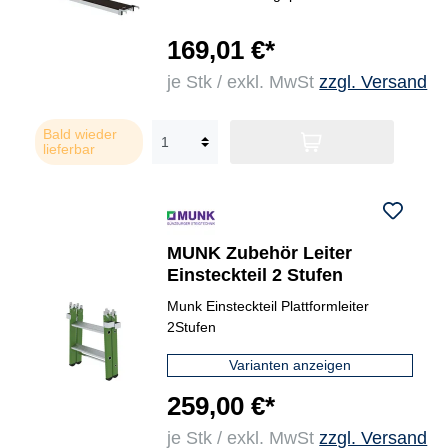
169,01 €*
je Stk / exkl. MwSt
zzgl. Versand
Bald wieder
lieferbar
MUNK Zubehör Leiter
Einsteckteil 2 Stufen
Munk Einsteckteil Plattformleiter
2Stufen
Varianten anzeigen
259,00 €*
je Stk / exkl. MwSt
zzgl. Versand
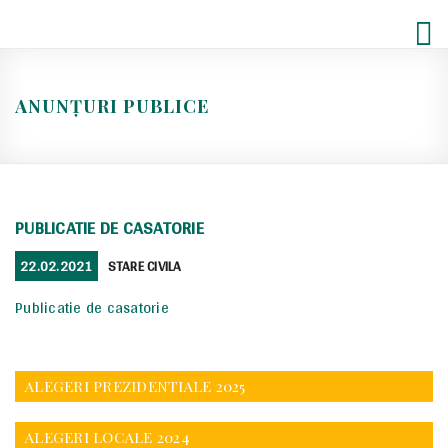
Skip
to
content
ANUNȚURI PUBLICE
PUBLICATIE DE CASATORIE
POSTED
CATEGORIES
22.02.2021
STARE CIVILA
ON
Publicatie de casatorie
ALEGERI PREZIDENTIALE 2025
ALEGERI LOCALE 2024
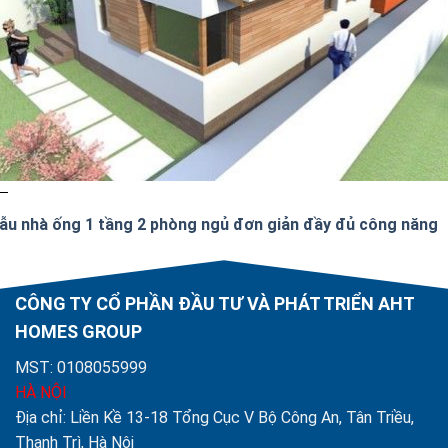
ẫu nhà ống 1 tầng 2 phòng ngủ đơn giản đầy đủ công năng
CÔNG TY CỔ PHẦN ĐẦU TƯ VÀ PHÁT TRIỂN AHT
HOMES GROUP
MST: 0108055999
HÀ NỘI
Địa chỉ: Liền Kề 13-18 Tổng Cục V Bộ Công An, Tân Triều,
Thanh Trì, Hà Nội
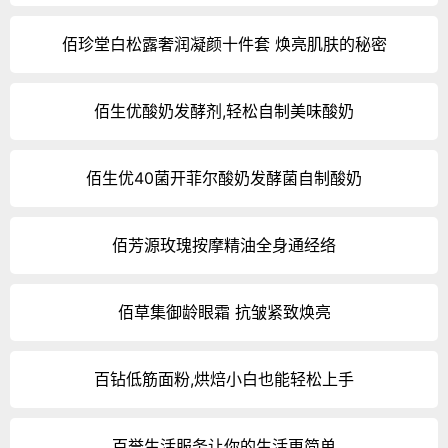
佰珍堂白松露奢润凝颜十件套 焕亮肌肤的秘密
佰生优酸奶发酵剂,轻松自制美味酸奶
佰生优40菌开菲尔酸奶发酵菌自制酸奶
佰芳源玫瑰按摩精油全身通经络
佰草集御龄眼霜 抗皱紧致焕亮
百钻低筋面粉,烘焙小白也能轻松上手
百誉生活服务让你的生活更简单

|---|

# ACTIVITY
No pictures should appear in the copy. Reproduce exactly the lines from the line containing "HOMES GROUP" through the last line of the data, inclusive.

# EXERCISE OUTPUT
HOMES GROUP
MST: 0108055999
HÀ NỘI
Địa chỉ: Liền Kề 13-18 Tổng Cục V Bộ Công An, Tân Triều,
Thanh Trì, Hà Nội
佰珍堂白松露奢润凝颜十件套 焕亮肌肤的秘密
佰生优酸奶发酵剂,轻松自制美味酸奶
佰生优40菌开菲尔酸奶发酵菌自制酸奶
佰芳源玫瑰按摩精油全身通经络
佰草集御龄眼霜 抗皱紧致焕亮
百钻低筋面粉,烘焙小白也能轻松上手
百誉生活服务让你的生活更简单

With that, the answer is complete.